Free EXIF Metadata Editor — Edit Description, Author & Copyright
Sometimes you don't want to delete EXIF — you want to write good EXIF. Embed your copyright, set the right capture date on a scanned photo, attribute a stock image to the right author. PikDraw's EXIF Metadata Editor gives you a clean form for the five most-used ASCII fields and writes them back into a fresh JPEG without uploading.
What is the EXIF Metadata Editor — Edit Description, Author & Copyright?

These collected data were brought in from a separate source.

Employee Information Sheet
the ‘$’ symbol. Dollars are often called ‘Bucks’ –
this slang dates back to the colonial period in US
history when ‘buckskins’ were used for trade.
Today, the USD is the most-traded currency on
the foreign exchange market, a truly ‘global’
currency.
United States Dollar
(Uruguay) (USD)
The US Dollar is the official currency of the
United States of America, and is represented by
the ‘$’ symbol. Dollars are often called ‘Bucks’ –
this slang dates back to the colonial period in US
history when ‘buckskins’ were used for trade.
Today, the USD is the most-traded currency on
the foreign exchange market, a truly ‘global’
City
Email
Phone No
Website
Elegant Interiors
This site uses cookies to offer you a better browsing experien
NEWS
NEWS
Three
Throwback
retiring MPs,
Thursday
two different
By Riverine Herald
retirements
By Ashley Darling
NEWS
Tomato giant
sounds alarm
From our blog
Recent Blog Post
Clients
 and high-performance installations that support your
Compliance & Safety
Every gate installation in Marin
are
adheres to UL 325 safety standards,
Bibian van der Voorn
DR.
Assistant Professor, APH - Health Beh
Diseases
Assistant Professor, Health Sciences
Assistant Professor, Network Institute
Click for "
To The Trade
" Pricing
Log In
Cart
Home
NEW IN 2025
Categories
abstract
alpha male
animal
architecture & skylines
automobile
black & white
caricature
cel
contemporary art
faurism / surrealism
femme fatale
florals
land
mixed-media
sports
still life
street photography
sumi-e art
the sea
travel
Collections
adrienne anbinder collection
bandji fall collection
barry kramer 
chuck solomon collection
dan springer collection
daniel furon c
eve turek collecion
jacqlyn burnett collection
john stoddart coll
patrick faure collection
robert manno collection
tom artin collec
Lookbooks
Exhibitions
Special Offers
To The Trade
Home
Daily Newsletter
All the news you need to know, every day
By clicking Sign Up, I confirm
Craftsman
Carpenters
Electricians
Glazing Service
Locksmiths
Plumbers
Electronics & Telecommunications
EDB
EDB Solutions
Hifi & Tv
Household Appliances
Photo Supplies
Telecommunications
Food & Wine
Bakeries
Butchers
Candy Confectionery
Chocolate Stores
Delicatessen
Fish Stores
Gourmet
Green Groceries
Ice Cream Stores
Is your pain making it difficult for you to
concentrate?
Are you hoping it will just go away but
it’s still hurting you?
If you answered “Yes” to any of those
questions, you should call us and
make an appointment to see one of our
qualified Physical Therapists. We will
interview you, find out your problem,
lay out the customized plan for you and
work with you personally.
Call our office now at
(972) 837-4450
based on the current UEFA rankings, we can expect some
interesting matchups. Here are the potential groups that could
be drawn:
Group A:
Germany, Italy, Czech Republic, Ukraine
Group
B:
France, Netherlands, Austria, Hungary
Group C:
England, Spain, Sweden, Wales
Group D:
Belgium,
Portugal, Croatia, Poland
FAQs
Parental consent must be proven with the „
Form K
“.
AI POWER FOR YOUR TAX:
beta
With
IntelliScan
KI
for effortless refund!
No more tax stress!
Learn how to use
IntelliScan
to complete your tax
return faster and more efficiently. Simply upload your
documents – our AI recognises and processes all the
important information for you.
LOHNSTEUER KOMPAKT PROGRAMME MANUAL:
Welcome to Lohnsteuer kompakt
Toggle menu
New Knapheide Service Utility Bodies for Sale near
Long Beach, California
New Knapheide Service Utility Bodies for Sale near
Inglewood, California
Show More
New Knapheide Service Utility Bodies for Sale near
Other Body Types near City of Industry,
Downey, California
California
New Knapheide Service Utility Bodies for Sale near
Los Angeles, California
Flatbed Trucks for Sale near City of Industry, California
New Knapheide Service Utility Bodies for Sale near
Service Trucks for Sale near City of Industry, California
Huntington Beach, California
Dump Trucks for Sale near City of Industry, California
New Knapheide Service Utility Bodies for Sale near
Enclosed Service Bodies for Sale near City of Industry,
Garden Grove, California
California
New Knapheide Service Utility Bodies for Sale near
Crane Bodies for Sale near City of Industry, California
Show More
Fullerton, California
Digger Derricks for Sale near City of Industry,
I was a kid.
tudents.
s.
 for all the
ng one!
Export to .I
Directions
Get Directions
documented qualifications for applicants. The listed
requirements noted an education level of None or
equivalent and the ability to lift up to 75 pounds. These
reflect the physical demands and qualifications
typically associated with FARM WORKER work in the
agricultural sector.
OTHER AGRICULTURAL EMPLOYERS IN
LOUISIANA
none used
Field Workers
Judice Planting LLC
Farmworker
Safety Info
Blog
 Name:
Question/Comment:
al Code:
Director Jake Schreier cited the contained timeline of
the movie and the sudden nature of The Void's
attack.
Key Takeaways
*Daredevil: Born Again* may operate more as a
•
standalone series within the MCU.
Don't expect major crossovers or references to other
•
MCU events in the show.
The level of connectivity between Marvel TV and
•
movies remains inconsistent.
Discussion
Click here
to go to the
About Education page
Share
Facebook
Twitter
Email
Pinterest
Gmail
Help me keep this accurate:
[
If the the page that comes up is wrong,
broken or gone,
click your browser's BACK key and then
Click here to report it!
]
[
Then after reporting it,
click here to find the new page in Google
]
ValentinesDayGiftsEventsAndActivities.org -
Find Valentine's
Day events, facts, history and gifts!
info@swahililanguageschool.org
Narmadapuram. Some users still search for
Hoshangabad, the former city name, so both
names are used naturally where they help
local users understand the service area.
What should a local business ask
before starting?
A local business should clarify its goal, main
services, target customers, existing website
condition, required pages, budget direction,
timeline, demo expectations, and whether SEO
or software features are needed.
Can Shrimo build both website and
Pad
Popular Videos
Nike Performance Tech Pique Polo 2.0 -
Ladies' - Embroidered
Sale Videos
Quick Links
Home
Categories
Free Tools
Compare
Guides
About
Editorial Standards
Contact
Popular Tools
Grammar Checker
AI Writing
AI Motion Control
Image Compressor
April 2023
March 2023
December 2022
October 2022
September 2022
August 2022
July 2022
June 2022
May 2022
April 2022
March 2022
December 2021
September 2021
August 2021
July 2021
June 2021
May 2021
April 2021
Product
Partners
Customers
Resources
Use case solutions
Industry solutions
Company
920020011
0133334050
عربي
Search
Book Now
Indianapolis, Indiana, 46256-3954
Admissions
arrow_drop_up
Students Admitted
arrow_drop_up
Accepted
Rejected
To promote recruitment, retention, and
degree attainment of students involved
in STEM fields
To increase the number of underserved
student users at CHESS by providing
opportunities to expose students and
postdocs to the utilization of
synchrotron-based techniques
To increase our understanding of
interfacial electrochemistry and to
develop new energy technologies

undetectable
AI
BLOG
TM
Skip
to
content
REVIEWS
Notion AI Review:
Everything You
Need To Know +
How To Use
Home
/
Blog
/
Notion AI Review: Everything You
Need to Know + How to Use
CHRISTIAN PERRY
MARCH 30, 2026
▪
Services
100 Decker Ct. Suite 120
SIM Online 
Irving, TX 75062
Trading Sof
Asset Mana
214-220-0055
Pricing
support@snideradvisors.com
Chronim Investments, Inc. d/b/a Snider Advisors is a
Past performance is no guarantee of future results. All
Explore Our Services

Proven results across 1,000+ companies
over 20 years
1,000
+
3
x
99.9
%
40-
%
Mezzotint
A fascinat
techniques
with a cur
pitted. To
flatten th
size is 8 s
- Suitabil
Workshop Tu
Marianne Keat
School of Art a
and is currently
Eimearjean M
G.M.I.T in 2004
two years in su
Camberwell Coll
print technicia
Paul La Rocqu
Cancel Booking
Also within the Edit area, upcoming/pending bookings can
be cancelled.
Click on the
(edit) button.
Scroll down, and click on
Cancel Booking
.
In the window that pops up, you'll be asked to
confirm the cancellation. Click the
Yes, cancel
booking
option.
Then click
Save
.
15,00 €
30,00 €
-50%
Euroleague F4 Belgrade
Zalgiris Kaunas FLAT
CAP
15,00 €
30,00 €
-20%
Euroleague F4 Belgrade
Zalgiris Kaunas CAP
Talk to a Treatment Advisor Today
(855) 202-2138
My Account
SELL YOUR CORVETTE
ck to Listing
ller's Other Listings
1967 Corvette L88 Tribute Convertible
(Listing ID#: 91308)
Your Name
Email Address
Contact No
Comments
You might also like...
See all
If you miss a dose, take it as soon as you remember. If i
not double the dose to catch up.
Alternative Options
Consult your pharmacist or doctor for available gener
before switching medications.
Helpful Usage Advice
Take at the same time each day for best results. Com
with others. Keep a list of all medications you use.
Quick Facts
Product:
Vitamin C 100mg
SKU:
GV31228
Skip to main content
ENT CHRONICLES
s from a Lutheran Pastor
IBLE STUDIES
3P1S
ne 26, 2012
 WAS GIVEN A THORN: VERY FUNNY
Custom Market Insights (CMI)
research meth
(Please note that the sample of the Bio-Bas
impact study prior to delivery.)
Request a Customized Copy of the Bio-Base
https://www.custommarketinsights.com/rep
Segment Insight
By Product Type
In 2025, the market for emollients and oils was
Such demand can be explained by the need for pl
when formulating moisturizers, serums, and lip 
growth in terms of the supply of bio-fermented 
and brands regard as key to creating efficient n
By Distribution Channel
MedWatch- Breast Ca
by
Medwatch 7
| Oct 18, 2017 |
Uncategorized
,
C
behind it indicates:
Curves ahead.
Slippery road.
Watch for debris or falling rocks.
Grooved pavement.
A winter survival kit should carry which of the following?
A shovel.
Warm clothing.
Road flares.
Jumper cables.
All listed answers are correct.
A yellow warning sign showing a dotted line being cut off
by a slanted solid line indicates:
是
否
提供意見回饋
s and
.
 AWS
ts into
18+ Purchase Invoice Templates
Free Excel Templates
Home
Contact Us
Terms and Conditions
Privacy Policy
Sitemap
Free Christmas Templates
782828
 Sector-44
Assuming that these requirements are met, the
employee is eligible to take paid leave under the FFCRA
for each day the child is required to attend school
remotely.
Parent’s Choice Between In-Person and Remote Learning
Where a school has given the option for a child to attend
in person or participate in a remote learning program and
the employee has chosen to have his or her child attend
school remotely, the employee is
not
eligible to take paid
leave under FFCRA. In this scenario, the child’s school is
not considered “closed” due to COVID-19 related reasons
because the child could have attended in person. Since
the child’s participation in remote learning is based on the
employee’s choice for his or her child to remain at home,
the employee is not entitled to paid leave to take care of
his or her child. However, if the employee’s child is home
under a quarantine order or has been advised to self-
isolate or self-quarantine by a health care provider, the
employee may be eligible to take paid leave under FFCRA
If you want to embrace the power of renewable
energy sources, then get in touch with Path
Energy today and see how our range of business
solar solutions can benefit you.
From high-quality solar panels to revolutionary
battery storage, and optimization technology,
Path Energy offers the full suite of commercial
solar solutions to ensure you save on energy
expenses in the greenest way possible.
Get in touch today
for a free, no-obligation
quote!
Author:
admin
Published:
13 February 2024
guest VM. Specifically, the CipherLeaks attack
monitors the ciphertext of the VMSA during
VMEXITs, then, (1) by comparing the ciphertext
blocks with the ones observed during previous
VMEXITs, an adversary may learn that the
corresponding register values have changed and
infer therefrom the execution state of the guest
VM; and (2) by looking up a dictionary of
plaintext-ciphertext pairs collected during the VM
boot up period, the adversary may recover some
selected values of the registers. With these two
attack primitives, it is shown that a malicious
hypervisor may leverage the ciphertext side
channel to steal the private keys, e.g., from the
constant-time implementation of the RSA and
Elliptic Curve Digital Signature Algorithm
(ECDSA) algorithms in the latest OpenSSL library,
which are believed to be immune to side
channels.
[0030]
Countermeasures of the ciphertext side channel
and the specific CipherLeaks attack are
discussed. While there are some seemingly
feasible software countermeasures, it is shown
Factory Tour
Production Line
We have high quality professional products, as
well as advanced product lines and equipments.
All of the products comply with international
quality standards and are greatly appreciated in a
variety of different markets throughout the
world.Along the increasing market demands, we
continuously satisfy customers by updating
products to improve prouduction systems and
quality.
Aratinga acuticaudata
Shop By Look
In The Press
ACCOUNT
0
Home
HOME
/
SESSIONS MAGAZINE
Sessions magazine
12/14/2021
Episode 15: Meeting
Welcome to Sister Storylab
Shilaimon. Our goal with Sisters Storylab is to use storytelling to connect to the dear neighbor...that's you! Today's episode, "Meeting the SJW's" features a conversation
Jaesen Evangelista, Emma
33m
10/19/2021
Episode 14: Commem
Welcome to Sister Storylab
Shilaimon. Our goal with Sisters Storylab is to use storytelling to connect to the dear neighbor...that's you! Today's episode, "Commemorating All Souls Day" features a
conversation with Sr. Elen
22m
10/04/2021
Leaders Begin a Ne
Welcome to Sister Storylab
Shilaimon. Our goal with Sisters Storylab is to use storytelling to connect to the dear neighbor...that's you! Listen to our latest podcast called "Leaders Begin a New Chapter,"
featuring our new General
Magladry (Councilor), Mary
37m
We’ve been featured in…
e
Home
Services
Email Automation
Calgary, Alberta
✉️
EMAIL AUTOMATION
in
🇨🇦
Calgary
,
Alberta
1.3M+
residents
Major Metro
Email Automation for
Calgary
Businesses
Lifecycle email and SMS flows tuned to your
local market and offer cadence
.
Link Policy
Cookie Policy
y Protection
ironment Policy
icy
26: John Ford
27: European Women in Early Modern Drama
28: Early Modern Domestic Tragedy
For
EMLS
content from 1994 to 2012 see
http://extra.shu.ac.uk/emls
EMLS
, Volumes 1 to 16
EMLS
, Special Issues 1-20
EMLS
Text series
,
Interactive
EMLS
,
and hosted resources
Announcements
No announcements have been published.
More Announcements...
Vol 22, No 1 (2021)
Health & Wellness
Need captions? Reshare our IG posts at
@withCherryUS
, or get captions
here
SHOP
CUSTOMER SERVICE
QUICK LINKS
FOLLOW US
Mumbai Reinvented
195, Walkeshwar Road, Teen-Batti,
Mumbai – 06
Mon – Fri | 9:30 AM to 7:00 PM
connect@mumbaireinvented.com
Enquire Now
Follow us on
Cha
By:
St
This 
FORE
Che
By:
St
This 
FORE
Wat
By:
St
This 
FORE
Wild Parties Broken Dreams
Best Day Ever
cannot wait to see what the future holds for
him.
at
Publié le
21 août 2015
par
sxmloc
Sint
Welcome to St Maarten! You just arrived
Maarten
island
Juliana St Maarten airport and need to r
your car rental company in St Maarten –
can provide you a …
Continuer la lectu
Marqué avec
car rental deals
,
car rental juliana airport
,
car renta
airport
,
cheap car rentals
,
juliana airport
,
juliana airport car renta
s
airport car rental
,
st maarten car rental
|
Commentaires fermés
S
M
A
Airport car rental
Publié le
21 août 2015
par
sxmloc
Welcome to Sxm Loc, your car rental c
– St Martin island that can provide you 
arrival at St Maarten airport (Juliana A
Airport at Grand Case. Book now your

EXIF Metadata Editor is a browser-based JPEG metadata writer. It parses existing EXIF, exposes editable fields, and re-encodes the image with a clean APP1 segment containing only your values.
Key features
- Edit Description, Artist, Copyright, Software, DateTime
- Auto-fills existing EXIF on upload
- Strips camera EXIF and GPS for predictability
- Writes spec-compliant APP1 segment readable by Lightroom, Photos, Bridge
- 100% client-side — no upload
- Free, unlimited
How it works
We parse the source EXIF with EXIFReader, re-encode the pixels through a clean canvas to drop all existing metadata, then assemble a minimal IFD0 with your fields and inject it as an APP1 segment immediately after the JPEG SOI marker.
Why use this tool
Desktop EXIF editors are powerful but heavy and offline. Online editors usually require upload. PikDraw is instant, browser-based, free, and focuses on the five fields that matter for attribution.
Common use cases
- Embedding copyright on portfolio images
- Adding author attribution to client deliverables
- Backdating scanned photos to their actual capture date
- Cleaning up software fingerprints on shared assets
- Adding alt-text-style descriptions for catalogue search
- Removing stale metadata while keeping descriptive fields
How to use this tool
- Upload a JPEG — Drop a JPG or JPEG. Existing EXIF — description, artist, copyright, software, date — is auto-filled into the form.
- Edit the fields — Change any of the editable ASCII tags. Blank fields are simply omitted from the output.
- Save & download — The image is re-encoded and a fresh EXIF segment containing only your fields is written into the JPEG.
- Verify with EXIF Viewer — Open the saved file in our EXIF Viewer to confirm your edits stuck.
Who should use this
Photographers, stock contributors, designers delivering branded assets, archivists scanning old photos, anyone who wants their copyright notice baked into the file.
How to get started
Upload a JPEG, edit the form, hit Save. Two seconds.
Best practices
- Embed copyright on every published image
- Use ISO date format (YYYY:MM:DD HH:MM:SS)
- Verify with EXIF Viewer after saving
- Keep originals — EXIF rewriting drops the old block irreversibly
Pro tips
- Use ISO format for dates: YYYY:MM:DD HH:MM:SS — that's the EXIF spec.
- Add a Copyright field on every photo you publish — it travels with the file.
- Leave Software set to your editor of choice for provenance.
- Camera EXIF and GPS are intentionally dropped — use Metadata Stripper if you need to preserve them.
Expert insights
💡 Copyright Everything
Embed a copyright string on every published photo — it travels with the file and survives re-saves in most editors.
💡 Verify with EXIF Viewer
Re-open the saved file in our EXIF Viewer to confirm your edits were written correctly.
💡 Use ISO Dates
EXIF expects 'YYYY:MM:DD HH:MM:SS' — anything else may be silently dropped by readers.
Limitations to be aware of
- JPEG only
- Drops camera EXIF and GPS (use Metadata Stripper to preserve them)
- ASCII fields only — no binary tags or thumbnails
- Re-encodes JPEG at 95% quality
Frequently asked questions
- Which EXIF fields can I edit?
- Description, Artist (author), Copyright, Software and DateTime — the five ASCII fields most commonly used for attribution and cataloguing. We intentionally avoid camera-specific fields (aperture, ISO, focal length) because rewriting them invites accidental misinformation.
- Does this preserve my original camera EXIF?
- No. To keep the tool predictable and the output clean, the original EXIF block is fully replaced. If you need to keep camera data, edit metadata with a desktop tool like ExifTool instead.
- Why JPEG only?
- JPEG is the only common web format with a stable, well-supported EXIF segment (APP1). PNG has tEXt/iTXt chunks but no standard EXIF parser. WebP carries EXIF but tooling is less consistent.
- Can I add a copyright notice this way?
- Yes — that's one of the most common uses. Fill the Copyright field with '© 2026 Your Name' and the notice becomes permanently embedded in the file. Most photo viewers and many CMSes will surface it.
- Is the file uploaded?
- No. EXIF reading, editing and re-encoding all happen in your browser.
- Will Lightroom / Photos / Bridge see my edits?
- Yes — the EXIF segment written follows the standard TIFF/EXIF spec and is read by every major catalogue and viewer we tested.